Different laboratory methods for the quantification of the parent drug and its metabolites, for example radioimmunoassay or liquid chromatography–mass spectrometry, may account for the variability in pharmacokinetics. Reported results were calculated or estimated using compartmental and non-compartmental PK analysis. Effects of the previously described limitations are carried forward to linear and nonlinear regression analyses using individual patients’ PK data because information on different doses, different dosing schemes, and data established by different PK parameter estimation methods were combined.

6 Conclusions

This review provides a comprehensive overview of the pharmacology of fentanyl and its derivatives sufentanil, alfentanil, and remifentanil in the pediatric population. Despite the frequent use of these drugs in this population, there have been surprisingly few studies in children. There are some pediatric PK data available for all four drugs, but 800 patients are a relatively small number when compared with the extensive use of synthetic opioids in children. Most of the PK data pertains to fentanyl, which was the first synthetic opioid in its class.

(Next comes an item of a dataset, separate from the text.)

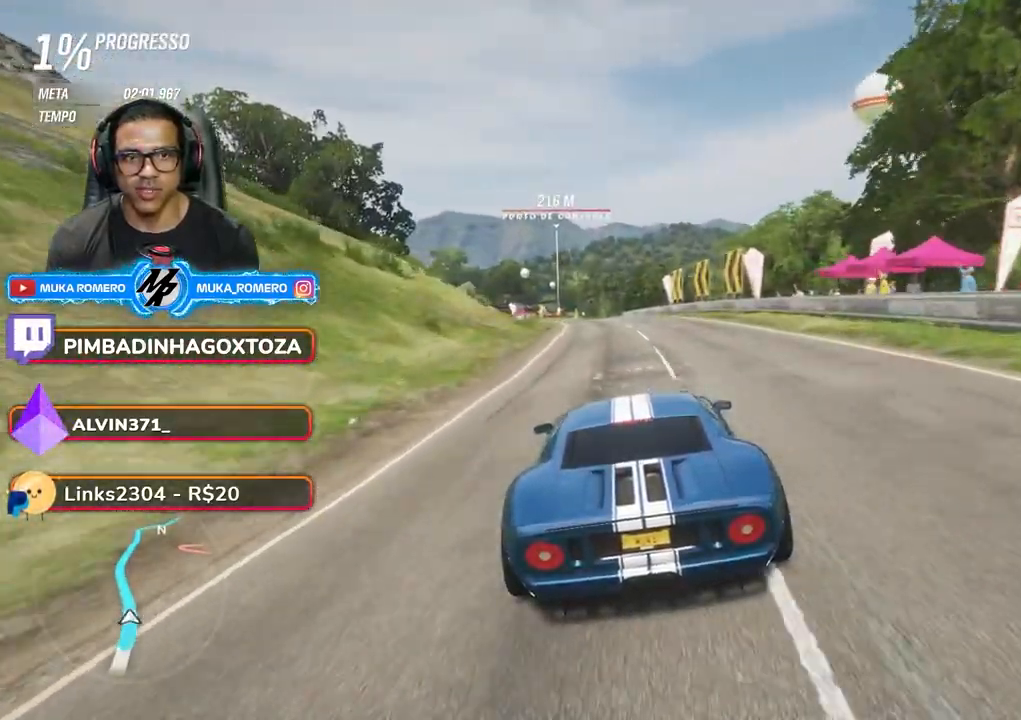
{"buttons": ["R2"], "left_stick": "center", "right_stick": "center", "events": [[333, "left_stick", "center"]]}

Preterm and term infants showed lower CL and protein binding for fentanyl, sufentanil, and alfentanil with a large variation in drug disposition in these age groups for critical illness and/or maturation processes. In contrast, remifentanil CL was enhanced particularly in younger children.

Clearance of fentanyl, sufentanil, and alfentanil increases rapidly during the first years of life. Infants and young children even had higher CL normalized to bodyweight, which might be caused by a higher metabolic capacity in these age groups or, for high-extraction ratio drugs, by increased liver blood flow. The pharmacokinetics of fentanyl and its derivatives seemed not to be altered by chronic renal or hepatic disease, but sample sizes have been small and data need to be validated in larger cohorts of patients. To increase safety, studies in those age groups in which the drugs are used off-label are especially needed, such as remifentanil in neonates and infants younger than 1 year of age.

Fentanyl and its derivatives have proven efficacy and hemodynamic safety in children with cardiac disease who were exposed to high drug doses during cardiac surgery. Nevertheless, chest wall rigidity may occur especially in preterm and term neonates. Respiratory depression may also occur after prolonged infusion of the synthetic opioids.

Routes of administration have shown to be safe and effective in children, such as transmucosal fentanyl or sufentanil delivery for premedication before surgery. Based on the widely established use of these drugs, opportunistic clinical trials should be conducted to elucidate the pharmacokinetics and pharmacodynamics of fentanyl and its derivatives in much larger cohorts of the pediatric population.